The plaintiffs contend that the trial court erred by dismissing their entire complaint for lack of jurisdiction for failure to comply with the 60-day notice requirement found in section 624.155(2)(a). We agree.
Section 624.155(l)(a)(6), Florida Statutes (1995), provides that a person may bring a civil action against an insurer when such person is damaged by a violation of certain enumerated statutes, including section 627.7283. Further, section 624.155(2)(a), Florida Statutes (1995), provides that “[a]s a condition precedent to bringing an action under this section, the department and the insurer must have been given 60 days’ written notice of the violation.”
It is apparent from the record before us that the plaintiffs failed to give the requisite 60-day notice to the Department of Insurance and to the insurer of their intent to bring a civil action as a result of an alleged violation of section 627.7283, and that the trial court properly dismissed that portion of the plaintiffs’ complaint that alleged a violation of section 627.7283.
United Auto urges that this 60-day notice requirement also requires dismissal of the plaintiffs’ claim for a violation of section 627.7282. We disagree based on the plain language of the statute. Section 624.155 creates a cause of action against the insurer for the violation of certain enumerated statutes; however, section 627.7282 is not one of them. Therefore, the plaintiffs are not required to comply with the 60-day notice requirement in order to pursue a claim for a violation of this statute. Further, as the plaintiffs correctly argued below, this Court has implicitly recognized in prior decisions that a cause of action for a violation of section 627.7282 exists. See Aleman; Rodriguez. In addition, section 624.155(7), Florida Statutes (1995), specifically provides that “[t]he civil remedy specified in this section does not preempt any other remedy or cause of action provided for pursuant to any other statute or pursuant to the common law of this state.” Therefore, we reverse that portion of the trial court’s order dismissing that portion of the plaintiffs’ complaint that alleged a violation of section 627.7282.
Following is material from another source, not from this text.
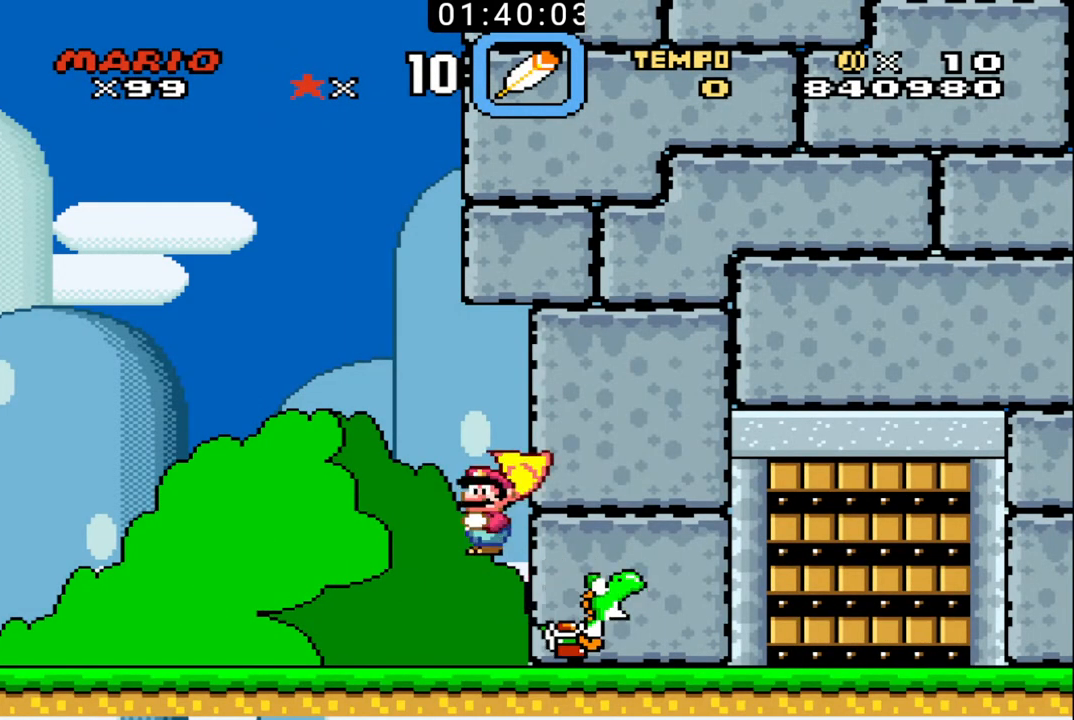
{"buttons": [], "events": []}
Lastly, United Auto argues that the plaintiffs’ claims for breach of contract were properly dismissed because they were a mere “regurgitation” of the statutory claims. We disagree.
Because the insurer, as drafter of the policy of insurance, incorporated portions of the language of sections 627.7282 and 627.7283 into the policy, and thereby agreed to be bound by those terms, the plaintiffs properly alleged claims for breach of contract based on those provisions in the policy. Accordingly, we reverse that portion of the trial court’s order dismissing the plaintiffs’ claims for breach of contract.
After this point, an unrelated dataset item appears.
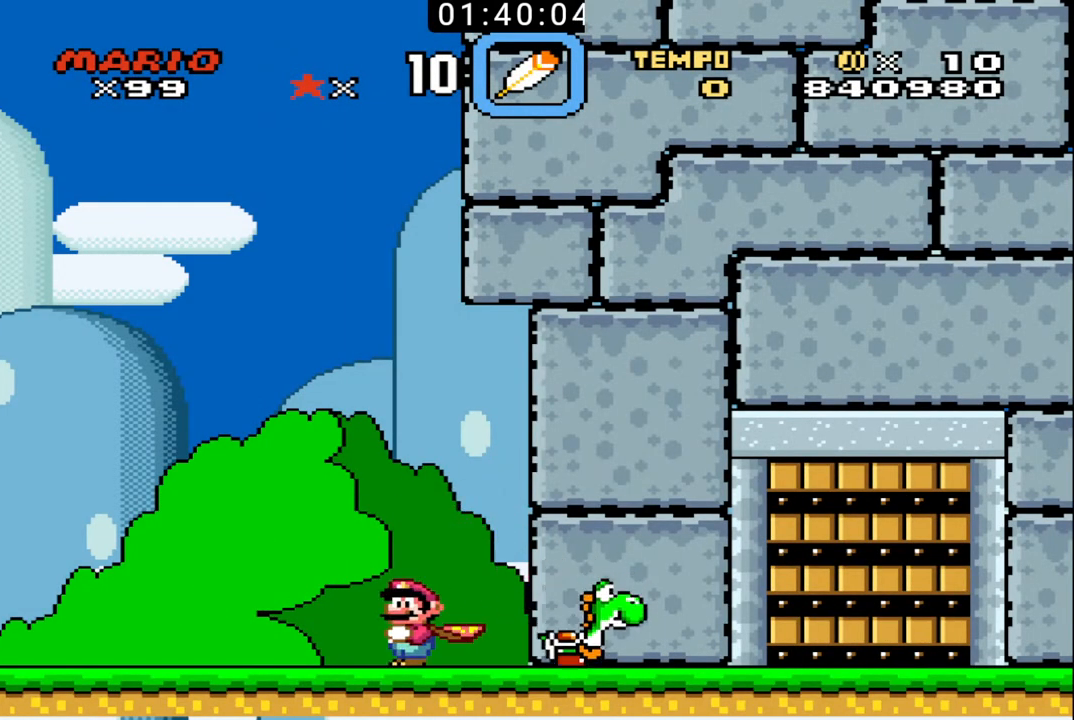
{"buttons": [], "events": []}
Affirmed, in part; reversed, in part, and remanded for further proceedings consistent with this opinion.
. Section 627.7282, Florida Statutes (1995), provides, in pertinent part:
(1) Upon a determination by an insurer that ... a policyholder has been charged a premium that is incorrect for the coverage set forth in the insurance application, the insurer shall immediately provide notice to the policyholder of the amount of additional premium due to the insurer and that the policyholder has the following options:
(a)The policyholder has a period of 10 days, or a longer period if specified by the insurer, from receipt of the notice within which to pay the additional amount of premium due and thereby maintain the policy in full force under its original terms.
(b) The policyholder has a period of 10 days, or a longer period if specified by the insurer, from receipt of the notice within which to cancel the policy and demand a refund of any unearned premiums.
(c) If the policyholder fails to timely respond to the notice, the insurer shall cancel the policy and return any unearned premiums to the insured. The date on which the policy will be canceled shall be stated in the notice and shall in no case be less than 14 days after the date of notice.